### Prompt
Give the entries again exactly, every one of them.

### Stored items

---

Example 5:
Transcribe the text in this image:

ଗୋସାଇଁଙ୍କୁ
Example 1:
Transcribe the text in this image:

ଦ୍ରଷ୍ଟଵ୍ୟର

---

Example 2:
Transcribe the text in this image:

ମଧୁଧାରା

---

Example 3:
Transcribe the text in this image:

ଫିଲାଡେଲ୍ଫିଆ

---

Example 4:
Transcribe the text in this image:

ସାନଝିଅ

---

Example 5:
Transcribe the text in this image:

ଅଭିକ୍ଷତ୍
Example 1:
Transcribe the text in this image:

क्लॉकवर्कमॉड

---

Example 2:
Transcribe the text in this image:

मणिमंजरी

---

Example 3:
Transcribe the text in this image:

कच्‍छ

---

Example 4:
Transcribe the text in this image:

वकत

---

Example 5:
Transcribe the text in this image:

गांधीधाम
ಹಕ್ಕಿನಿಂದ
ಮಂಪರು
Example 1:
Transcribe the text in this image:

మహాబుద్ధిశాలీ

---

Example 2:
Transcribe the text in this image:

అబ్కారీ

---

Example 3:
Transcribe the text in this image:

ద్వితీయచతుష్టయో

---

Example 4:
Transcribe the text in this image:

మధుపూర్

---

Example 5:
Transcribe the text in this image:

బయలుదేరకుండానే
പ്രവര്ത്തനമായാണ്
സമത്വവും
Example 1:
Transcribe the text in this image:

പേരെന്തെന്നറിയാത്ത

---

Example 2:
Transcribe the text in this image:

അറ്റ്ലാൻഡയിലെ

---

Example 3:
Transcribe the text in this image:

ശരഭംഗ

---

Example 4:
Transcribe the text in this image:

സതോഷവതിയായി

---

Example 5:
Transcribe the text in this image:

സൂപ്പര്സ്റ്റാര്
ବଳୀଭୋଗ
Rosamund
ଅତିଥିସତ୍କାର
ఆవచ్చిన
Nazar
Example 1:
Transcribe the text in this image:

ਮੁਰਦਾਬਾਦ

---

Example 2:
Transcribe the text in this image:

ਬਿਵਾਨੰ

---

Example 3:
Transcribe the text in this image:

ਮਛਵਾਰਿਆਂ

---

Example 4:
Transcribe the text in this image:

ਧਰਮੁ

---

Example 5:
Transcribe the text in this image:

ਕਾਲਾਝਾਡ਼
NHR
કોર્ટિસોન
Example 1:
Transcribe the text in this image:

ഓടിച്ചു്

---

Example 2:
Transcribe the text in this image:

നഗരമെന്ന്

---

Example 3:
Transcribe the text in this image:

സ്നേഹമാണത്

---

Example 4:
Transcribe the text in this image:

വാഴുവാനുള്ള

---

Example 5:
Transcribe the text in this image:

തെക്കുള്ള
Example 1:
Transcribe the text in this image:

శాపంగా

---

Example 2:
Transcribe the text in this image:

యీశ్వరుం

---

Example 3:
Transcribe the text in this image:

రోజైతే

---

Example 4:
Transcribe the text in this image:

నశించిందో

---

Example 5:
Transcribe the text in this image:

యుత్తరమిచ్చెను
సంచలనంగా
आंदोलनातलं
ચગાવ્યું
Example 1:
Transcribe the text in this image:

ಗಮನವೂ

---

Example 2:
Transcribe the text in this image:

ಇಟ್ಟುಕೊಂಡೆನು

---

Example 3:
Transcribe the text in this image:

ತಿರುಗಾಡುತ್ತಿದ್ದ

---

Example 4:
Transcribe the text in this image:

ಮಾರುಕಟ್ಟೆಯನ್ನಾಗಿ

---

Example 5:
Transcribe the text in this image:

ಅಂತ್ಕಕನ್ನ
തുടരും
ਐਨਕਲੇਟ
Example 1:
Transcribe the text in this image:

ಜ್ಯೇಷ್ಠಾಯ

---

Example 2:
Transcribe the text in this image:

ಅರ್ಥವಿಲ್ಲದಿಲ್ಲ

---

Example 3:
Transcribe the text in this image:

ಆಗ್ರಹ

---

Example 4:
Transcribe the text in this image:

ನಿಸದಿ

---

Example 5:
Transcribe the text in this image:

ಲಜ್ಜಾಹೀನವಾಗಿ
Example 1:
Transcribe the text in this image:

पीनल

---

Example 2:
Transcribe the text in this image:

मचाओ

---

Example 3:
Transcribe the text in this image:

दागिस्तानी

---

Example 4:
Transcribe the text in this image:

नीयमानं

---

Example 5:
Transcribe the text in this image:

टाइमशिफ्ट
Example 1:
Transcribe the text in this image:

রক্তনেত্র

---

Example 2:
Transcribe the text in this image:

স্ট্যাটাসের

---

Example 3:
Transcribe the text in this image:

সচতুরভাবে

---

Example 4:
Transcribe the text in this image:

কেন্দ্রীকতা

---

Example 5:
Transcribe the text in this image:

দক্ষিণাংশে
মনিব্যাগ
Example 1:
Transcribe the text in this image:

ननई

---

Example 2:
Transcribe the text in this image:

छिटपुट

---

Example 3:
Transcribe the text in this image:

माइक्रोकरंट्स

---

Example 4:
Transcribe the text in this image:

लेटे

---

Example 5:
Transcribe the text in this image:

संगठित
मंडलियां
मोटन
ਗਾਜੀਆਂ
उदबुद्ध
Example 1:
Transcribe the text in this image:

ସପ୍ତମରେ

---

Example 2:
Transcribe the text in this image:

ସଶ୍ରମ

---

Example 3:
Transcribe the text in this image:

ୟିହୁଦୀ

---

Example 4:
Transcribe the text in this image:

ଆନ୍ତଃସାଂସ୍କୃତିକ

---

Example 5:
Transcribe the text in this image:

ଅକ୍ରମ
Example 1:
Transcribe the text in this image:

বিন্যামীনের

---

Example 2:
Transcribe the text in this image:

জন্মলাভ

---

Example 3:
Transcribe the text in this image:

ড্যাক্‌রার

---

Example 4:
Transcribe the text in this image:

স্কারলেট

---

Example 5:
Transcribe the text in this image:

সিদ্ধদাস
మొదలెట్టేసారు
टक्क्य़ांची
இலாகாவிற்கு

### Written answer
---

Example 5:
Transcribe the text in this image:

ଗୋସାଇଁଙ୍କୁ
Example 1:
Transcribe the text in this image:

ଦ୍ରଷ୍ଟଵ୍ୟର

---

Example 2:
Transcribe the text in this image:

ମଧୁଧାରା

---

Example 3:
Transcribe the text in this image:

ଫିଲାଡେଲ୍ଫିଆ

---

Example 4:
Transcribe the text in this image:

ସାନଝିଅ

---

Example 5:
Transcribe the text in this image:

ଅଭିକ୍ଷତ୍
Example 1:
Transcribe the text in this image:

क्लॉकवर्कमॉड

---

Example 2:
Transcribe the text in this image:

मणिमंजरी

---

Example 3:
Transcribe the text in this image:

कच्‍छ

---

Example 4:
Transcribe the text in this image:

वकत

---

Example 5:
Transcribe the text in this image:

गांधीधाम
ಹಕ್ಕಿನಿಂದ
ಮಂಪರು
Example 1:
Transcribe the text in this image:

మహాబుద్ధిశాలీ

---

Example 2:
Transcribe the text in this image:

అబ్కారీ

---

Example 3:
Transcribe the text in this image:

ద్వితీయచతుష్టయో

---

Example 4:
Transcribe the text in this image:

మధుపూర్

---

Example 5:
Transcribe the text in this image:

బయలుదేరకుండానే
പ്രവര്ത്തനമായാണ്
സമത്വവും
Example 1:
Transcribe the text in this image:

പേരെന്തെന്നറിയാത്ത

---

Example 2:
Transcribe the text in this image:

അറ്റ്ലാൻഡയിലെ

---

Example 3:
Transcribe the text in this image:

ശരഭംഗ

---

Example 4:
Transcribe the text in this image:

സതോഷവതിയായി

---

Example 5:
Transcribe the text in this image:

സൂപ്പര്സ്റ്റാര്
ବଳୀଭୋଗ
Rosamund
ଅତିଥିସତ୍କାର
ఆవచ్చిన
Nazar
Example 1:
Transcribe the text in this image:

ਮੁਰਦਾਬਾਦ

---

Example 2:
Transcribe the text in this image:

ਬਿਵਾਨੰ

---

Example 3:
Transcribe the text in this image:

ਮਛਵਾਰਿਆਂ

---

Example 4:
Transcribe the text in this image:

ਧਰਮੁ

---

Example 5:
Transcribe the text in this image:

ਕਾਲਾਝਾਡ਼
NHR
કોર્ટિસોન
Example 1:
Transcribe the text in this image:

ഓടിച്ചു്

---

Example 2:
Transcribe the text in this image:

നഗരമെന്ന്

---

Example 3:
Transcribe the text in this image:

സ്നേഹമാണത്

---

Example 4:
Transcribe the text in this image:

വാഴുവാനുള്ള

---

Example 5:
Transcribe the text in this image:

തെക്കുള്ള
Example 1:
Transcribe the text in this image:

శాపంగా

---

Example 2:
Transcribe the text in this image:

యీశ్వరుం

---

Example 3:
Transcribe the text in this image:

రోజైతే

---

Example 4:
Transcribe the text in this image:

నశించిందో

---

Example 5:
Transcribe the text in this image:

యుత్తరమిచ్చెను
సంచలనంగా
आंदोलनातलं
ચગાવ્યું
Example 1:
Transcribe the text in this image:

ಗಮನವೂ

---

Example 2:
Transcribe the text in this image:

ಇಟ್ಟುಕೊಂಡೆನು

---

Example 3:
Transcribe the text in this image:

ತಿರುಗಾಡುತ್ತಿದ್ದ

---

Example 4:
Transcribe the text in this image:

ಮಾರುಕಟ್ಟೆಯನ್ನಾಗಿ

---

Example 5:
Transcribe the text in this image:

ಅಂತ್ಕಕನ್ನ
തുടരും
ਐਨਕਲੇਟ
Example 1:
Transcribe the text in this image:

ಜ್ಯೇಷ್ಠಾಯ

---

Example 2:
Transcribe the text in this image:

ಅರ್ಥವಿಲ್ಲದಿಲ್ಲ

---

Example 3:
Transcribe the text in this image:

ಆಗ್ರಹ

---

Example 4:
Transcribe the text in this image:

ನಿಸದಿ

---

Example 5:
Transcribe the text in this image:

ಲಜ್ಜಾಹೀನವಾಗಿ
Example 1:
Transcribe the text in this image:

पीनल

---

Example 2:
Transcribe the text in this image:

मचाओ

---

Example 3:
Transcribe the text in this image:

दागिस्तानी

---

Example 4:
Transcribe the text in this image:

नीयमानं

---

Example 5:
Transcribe the text in this image:

टाइमशिफ्ट
Example 1:
Transcribe the text in this image:

রক্তনেত্র

---

Example 2:
Transcribe the text in this image:

স্ট্যাটাসের

---

Example 3:
Transcribe the text in this image:

সচতুরভাবে

---

Example 4:
Transcribe the text in this image:

কেন্দ্রীকতা

---

Example 5:
Transcribe the text in this image:

দক্ষিণাংশে
মনিব্যাগ
Example 1:
Transcribe the text in this image:

ननई

---

Example 2:
Transcribe the text in this image:

छिटपुट

---

Example 3:
Transcribe the text in this image:

माइक्रोकरंट्स

---

Example 4:
Transcribe the text in this image:

लेटे

---

Example 5:
Transcribe the text in this image:

संगठित
मंडलियां
मोटन
ਗਾਜੀਆਂ
उदबुद्ध
Example 1:
Transcribe the text in this image:

ସପ୍ତମରେ

---

Example 2:
Transcribe the text in this image:

ସଶ୍ରମ

---

Example 3:
Transcribe the text in this image:

ୟିହୁଦୀ

---

Example 4:
Transcribe the text in this image:

ଆନ୍ତଃସାଂସ୍କୃତିକ

---

Example 5:
Transcribe the text in this image:

ଅକ୍ରମ
Example 1:
Transcribe the text in this image:

বিন্যামীনের

---

Example 2:
Transcribe the text in this image:

জন্মলাভ

---

Example 3:
Transcribe the text in this image:

ড্যাক্‌রার

---

Example 4:
Transcribe the text in this image:

স্কারলেট

---

Example 5:
Transcribe the text in this image:

সিদ্ধদাস
మొదలెట్టేసారు
टक्क्य़ांची
இலாகாவிற்கு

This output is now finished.